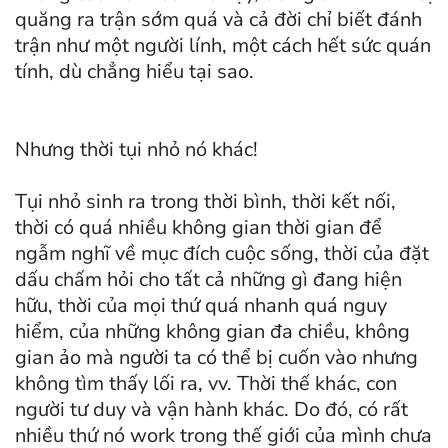
quăng ra trận sớm quá và cả đời chỉ biết đánh
trận như một người lính, một cách hết sức quán
tính, dù chẳng hiểu tại sao.
Nhưng thời tụi nhỏ nó khác!
Tụi nhỏ sinh ra trong thời bình, thời kết nối,
thời có quá nhiều không gian thời gian để
ngẫm nghĩ về mục đích cuộc sống, thời của đặt
dấu chấm hỏi cho tất cả những gì đang hiện
hữu, thời của mọi thứ quá nhanh quá nguy
hiểm, của những không gian đa chiều, không
gian ảo mà người ta có thể bị cuốn vào nhưng
không tìm thấy lối ra, vv. Thời thế khác, con
người tư duy và vận hành khác. Do đó, có rất
nhiều thứ nó work trong thế giới của mình chưa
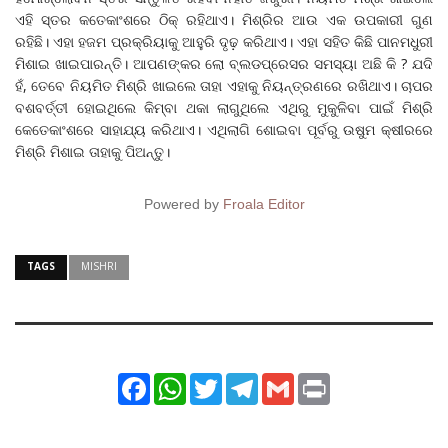
ଏହି ସ୍ତର କତେକାଂଶରେ ଠିକ୍‌ ରହିଥାଏ। ମିଶ୍ରିର ଆଉ ଏକ ଉପକାରୀ ଗୁଣ
ରହିଛି। ଏହା ହଜମ ପ୍ରକ୍ରିୟାକୁ ଆହୁରି ଦୃଢ଼ କରିଥାଏ। ଏହା ସହିତ କିଛି ପାନମଧୁରୀ
ମିଶାଇ ଖାଇପାରନ୍ତି। ଆପଣଙ୍କର ଲୋ ବ୍ଲଡପ୍ରେସର ସମସ୍ୟା ଅଛି କି ? ଯଦି
ହଁ, ତେବେ ନିୟମିତ ମିଶ୍ରି ଖାଇଲେ ତାହା ଏହାକୁ ନିୟନ୍ତ୍ରଣରେ ରଖିଥାଏ। ଚାପର
ବଶବର୍ତ୍ତୀ ହୋଇଥିଲେ କିମ୍ବା ଥକା ଲାଗୁଥିଲେ ଏଥିରୁ ମୁକୁଳିବା ପାଇଁ ମିଶ୍ରି
କେତେକାଂଶରେ ସାହାଯ୍ୟ କରିଥାଏ। ଏଥିଲାଗି ଶୋଇବା ପୂର୍ବରୁ ଉଷୁମ କ୍ଷୀରରେ
ମିଶ୍ରି ମିଶାଇ ତାହାକୁ ପିଅନ୍ତୁ।
Powered by
Froala Editor
TAGS
MISHRI
Facebook
WhatsApp
Twitter
Telegram
Gmail
Print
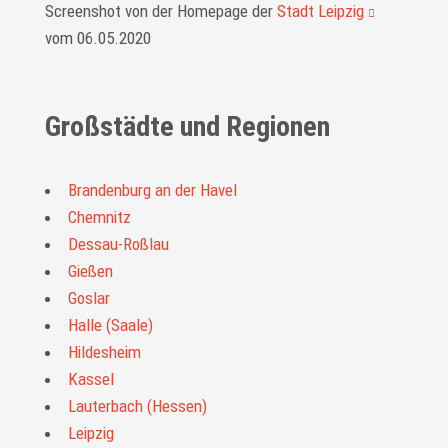
Screenshot von der Homepage der
Stadt Leipzig
vom 06.05.2020
Großstädte und Regionen
Brandenburg an der Havel
Chemnitz
Dessau-Roßlau
Gießen
Goslar
Halle (Saale)
Hildesheim
Kassel
Lauterbach (Hessen)
Leipzig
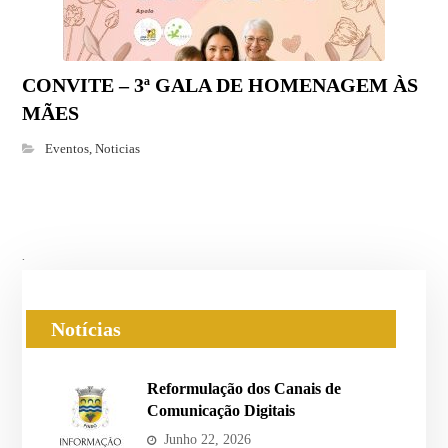
CONVITE – 3ª GALA DE HOMENAGEM ÀS
MÃES
Eventos
,
Noticias
.
Notícias
Reformulação dos Canais de
Comunicação Digitais
Junho 22, 2026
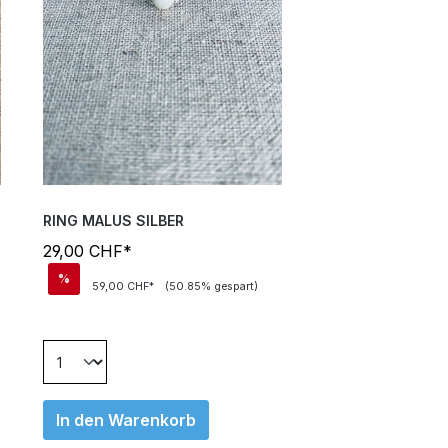
RING MALUS SILBER
29,00 CHF*
%
59,00 CHF*
(50.85% gespart)
In den Warenkorb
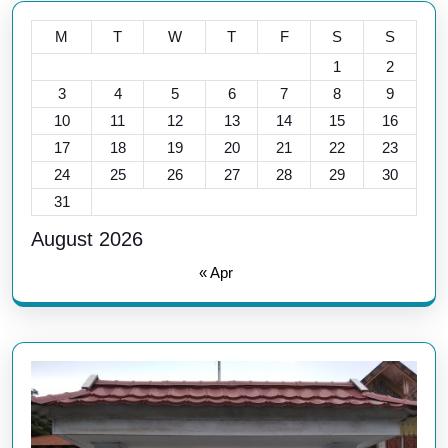
M
T
W
T
F
S
S
1
2
3
4
5
6
7
8
9
10
11
12
13
14
15
16
17
18
19
20
21
22
23
24
25
26
27
28
29
30
31
August 2026
« Apr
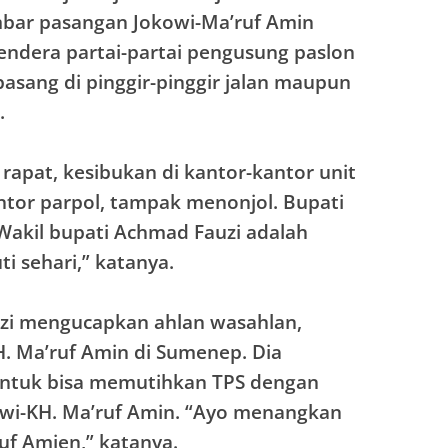
bar pasangan Jokowi-Ma’ruf Amin
endera partai-partai pengusung paslon
pasang di pinggir-pinggir jalan maupun
.
 rapat, kesibukan di kantor-kantor unit
tor parpol, tampak menonjol. Bupati
“Wakil bupati Achmad Fauzi adalah
ti sehari,” katanya.
uzi mengucapkan ahlan wasahlan,
. Ma’ruf Amin di Sumenep. Dia
ntuk bisa memutihkan TPS dengan
wi-KH. Ma’ruf Amin. “Ayo menangkan
uf Amien,” katanya.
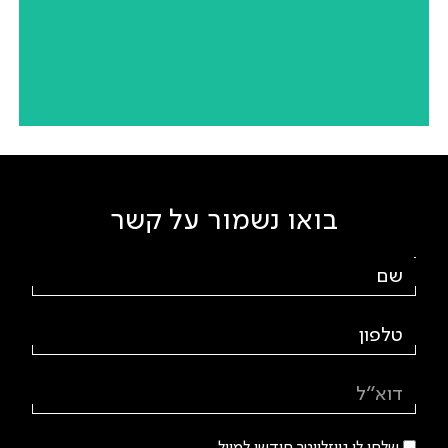
Spa Nirvana
הרצליה | יזם פרטי | שלב מקדים כחלק מהפרויקט: תכנון
והדמיית מרכז ה-Wellness
בואו נשמור על קשר
Wellness center
גלילות | יזם פרטי | מרכז Wellness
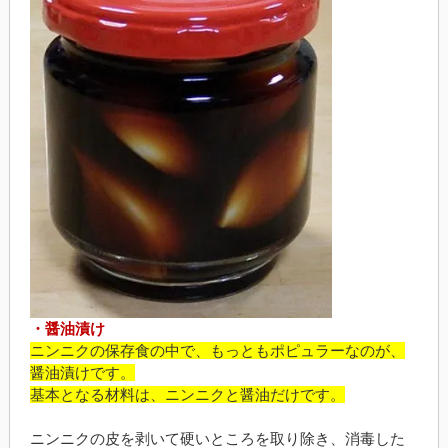
・醤油漬け
ニンニクの保存食の中で、もっともポピュラーなのが、
醤油漬けです。
基本となる材料は、ニンニクと醤油だけです。
ニンニクの皮を剥いて硬いところを取り除き、消毒した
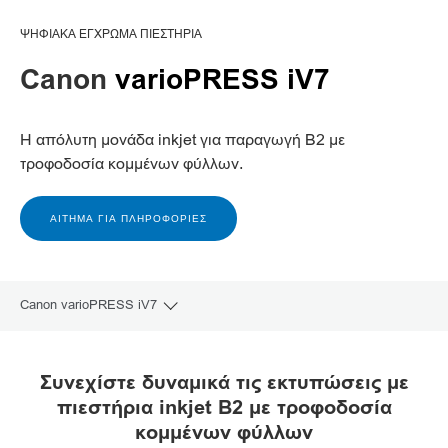
ΨΗΦΙΑΚΆ ΈΓΧΡΩΜΑ ΠΙΕΣΤΉΡΙΑ
Canon
varioPRESS iV7
Η απόλυτη μονάδα inkjet για παραγωγή B2 με
τροφοδοσία κομμένων φύλλων.
ΑΊΤΗΜΑ ΓΙΑ ΠΛΗΡΟΦΟΡΊΕΣ
Canon varioPRESS iV7
Toggle breadcrumbs
Επισκόπηση
Συνεχίστε δυναμικά τις εκτυπώσεις με
πιεστήρια inkjet B2 με τροφοδοσία
Γκαλερί
κομμένων φύλλων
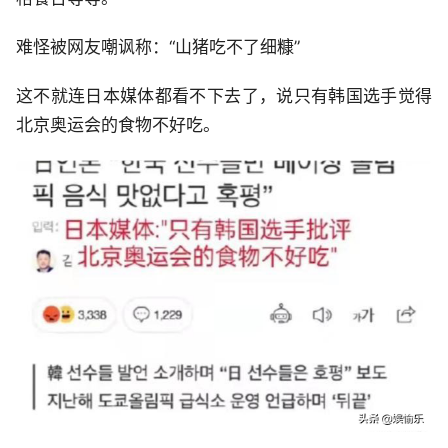
难怪被网友嘲讽称：“山猪吃不了细糠”
这不就连日本媒体都看不下去了，说只有韩国选手觉得
北京奥运会的食物不好吃。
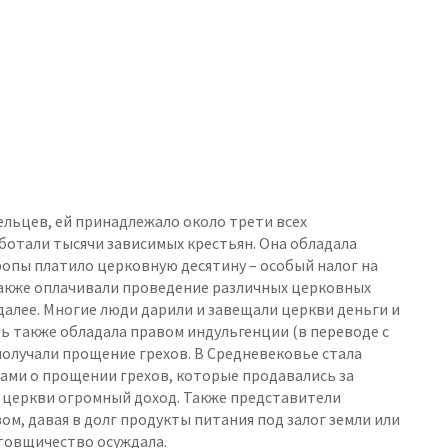
ельцев, ей принадлежало около трети всех
ботали тысячи зависимых крестьян. Она обладала
опы платило церковную десятину – особый налог на
также оплачивали проведение различных церковных
 далее. Многие люди дарили и завещали церкви деньги и
ь также обладала правом индульгенции (в переводе с
получали прощение грехов. В Средневековье стала
ами о прощении грехов, которые продавались за
а церкви огромный доход. Также представители
м, давая в долг продукты питания под залог земли или
товщичество осуждала.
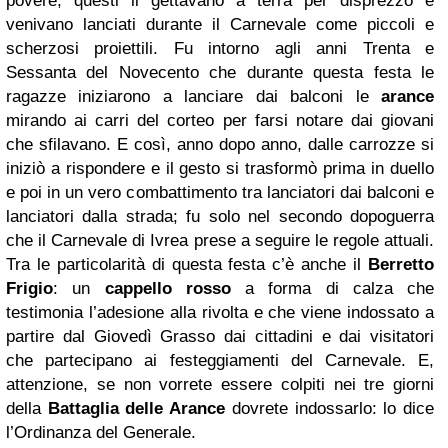
povere, questi li gettavano a terra per disprezzo e
venivano lanciati durante il Carnevale come piccoli e
scherzosi proiettili. Fu intorno agli anni Trenta e
Sessanta del Novecento che durante questa festa le
ragazze iniziarono a lanciare dai balconi le
arance
mirando ai carri del corteo per farsi notare dai giovani
che sfilavano. E così, anno dopo anno, dalle carrozze si
iniziò a rispondere e il gesto si trasformò prima in duello
e poi in un vero combattimento tra lanciatori dai balconi e
lanciatori dalla strada; fu solo nel secondo dopoguerra
che il Carnevale di Ivrea prese a seguire le regole attuali.
Tra le particolarità di questa festa c’è anche il
Berretto
Frigio
: un
cappello rosso
a forma di calza che
testimonia l’adesione alla rivolta e che viene indossato a
partire dal Giovedì Grasso dai cittadini e dai visitatori
che partecipano ai festeggiamenti del Carnevale. E,
attenzione, se non vorrete essere colpiti nei tre giorni
della
Battaglia delle Arance
dovrete indossarlo: lo dice
l’Ordinanza del Generale.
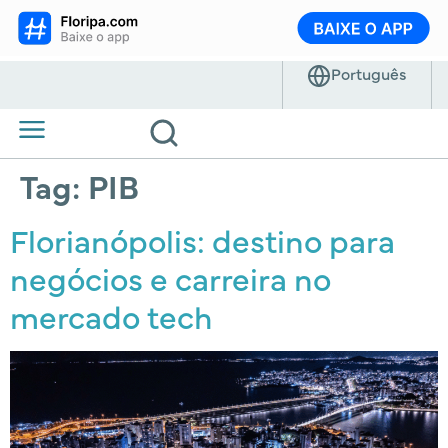
Tag:
PIB
Florianópolis: destino para
negócios e carreira no
mercado tech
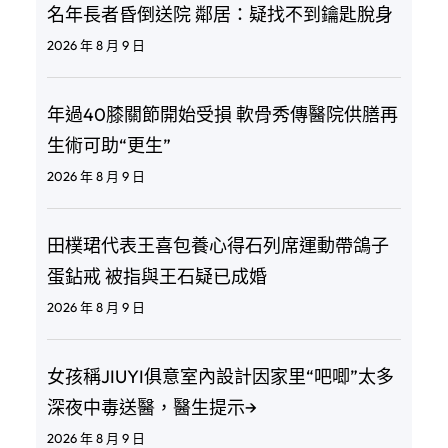
名年長者昏倒送院 鄰居：疑找不到鑰匙脫身
2026 年 8 月 9 日
年過40膝關節開始受損 軟骨秀傳醫院供膳再
生術可助“更生”
2026 年 8 月 9 日
田樸珺代表王喜包養心得石列席運動帶鴿子
蛋鉆戒 被指與王石疑已成婚
2026 年 8 月 9 日
女孩稱JIUYI俱意室內設計因家里“吧唧”太多
深夜中毒送醫，醫生提示→
2026 年 8 月 9 日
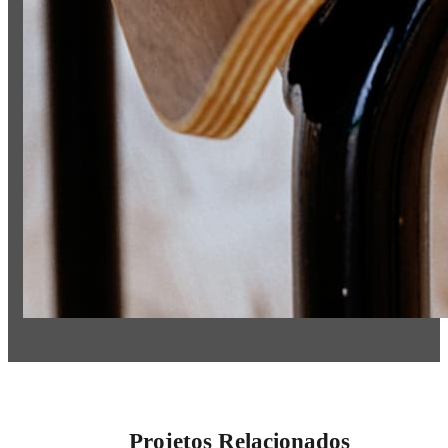
Projetos Relacionados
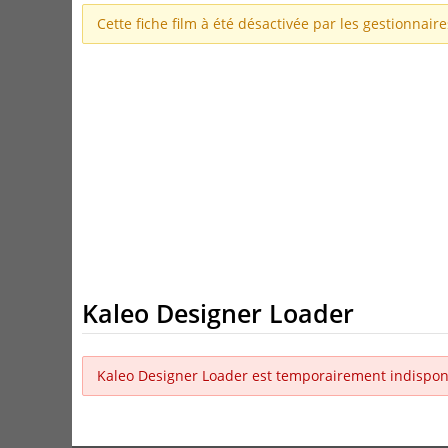
Cette fiche film à été désactivée par les gestionnair
Kaleo Designer Loader
Kaleo Designer Loader est temporairement indispon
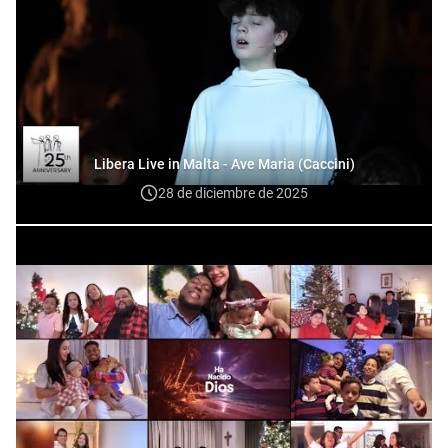
Libera Live in Malta - Ave Maria (Caccini)
28 de diciembre de 2025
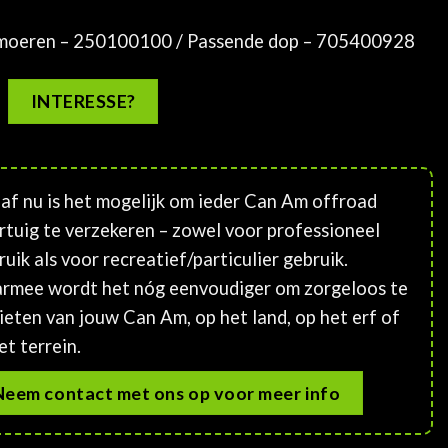
oeren – 250100100 / Passende dop – 705400928
INTERESSE?
af nu is het mogelijk om ieder Can Am offroad
rtuig te verzekeren – zowel voor professioneel
ruik als voor recreatief/particulier gebruik.
rmee wordt het nóg eenvoudiger om zorgeloos te
ieten van jouw Can Am, op het land, op het erf of
et terrein.
Neem contact met ons op voor meer info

_ _ _ _ _

**TASK PROMPT**
Your answer must be a single number: how many lines of the entries above contain the string "обладала".

**WRITTEN SOLUTION**
2